[ロンドン 10日 ロイター] - 英国のスナク首相は10日、北アイルランド紛争を終結させた和平合意から25年目を迎えて発表した声明で、和平合意の中心である自治政府による共同統治を復活させるための取り組みを強化する必要があると訴えた。
北アイルランド情勢は、英国の欧州連合(EU)離脱や他の政治的危機を受けて緊迫化。和平合意から25年目を記念する今週の行事に暗雲が垂れ込めている。記念行事には、和平合意に米国が仲介役として果たした役割を反映し、バイデン米大統領も出席する。
スナク氏は声明で「和平合意は英国とアイルランドの政府が手を組んだ成果であり、今週にバイデン大統領をお迎えするように、最も親密な同盟各国からの大きな国際的支援を受け続けている」と強調した。
「だが最も重要なのは、和平が北アイルランド自体の妥協に基づいていることだ」とも指摘。
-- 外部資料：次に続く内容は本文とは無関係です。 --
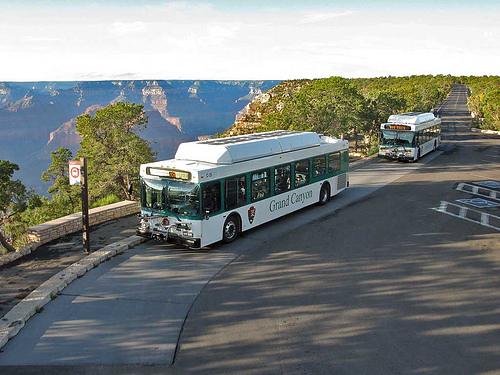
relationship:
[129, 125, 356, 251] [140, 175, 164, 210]
bus has windshield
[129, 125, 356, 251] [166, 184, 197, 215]
bus has windshield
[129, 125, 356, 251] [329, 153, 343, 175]
bus has window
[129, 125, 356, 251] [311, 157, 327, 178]
bus has window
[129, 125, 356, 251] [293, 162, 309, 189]
bus has window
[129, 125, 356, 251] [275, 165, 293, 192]
bus has window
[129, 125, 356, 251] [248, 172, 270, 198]
bus has window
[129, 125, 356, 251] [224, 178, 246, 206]
bus has window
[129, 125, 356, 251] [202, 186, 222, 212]
bus has window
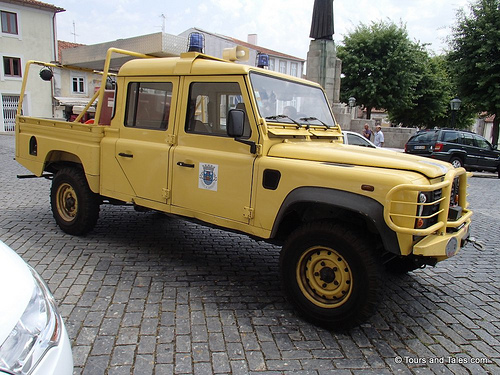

和平合意に際して難しい判断を下し、妥協を受け入れた関係者を祝福すると表明した。
英国のEU離脱後の北アイルランドに英国本土と異なる取り扱いを定めた規則に反発し、民主統一党(DUP)は1年以上前から共同統治への参加を拒否している。
アイルランドのバラッカー首相は9日、北アイルランドにおける政治的膠着状態を解消するためスナク氏との取り組みを強化すると表明した。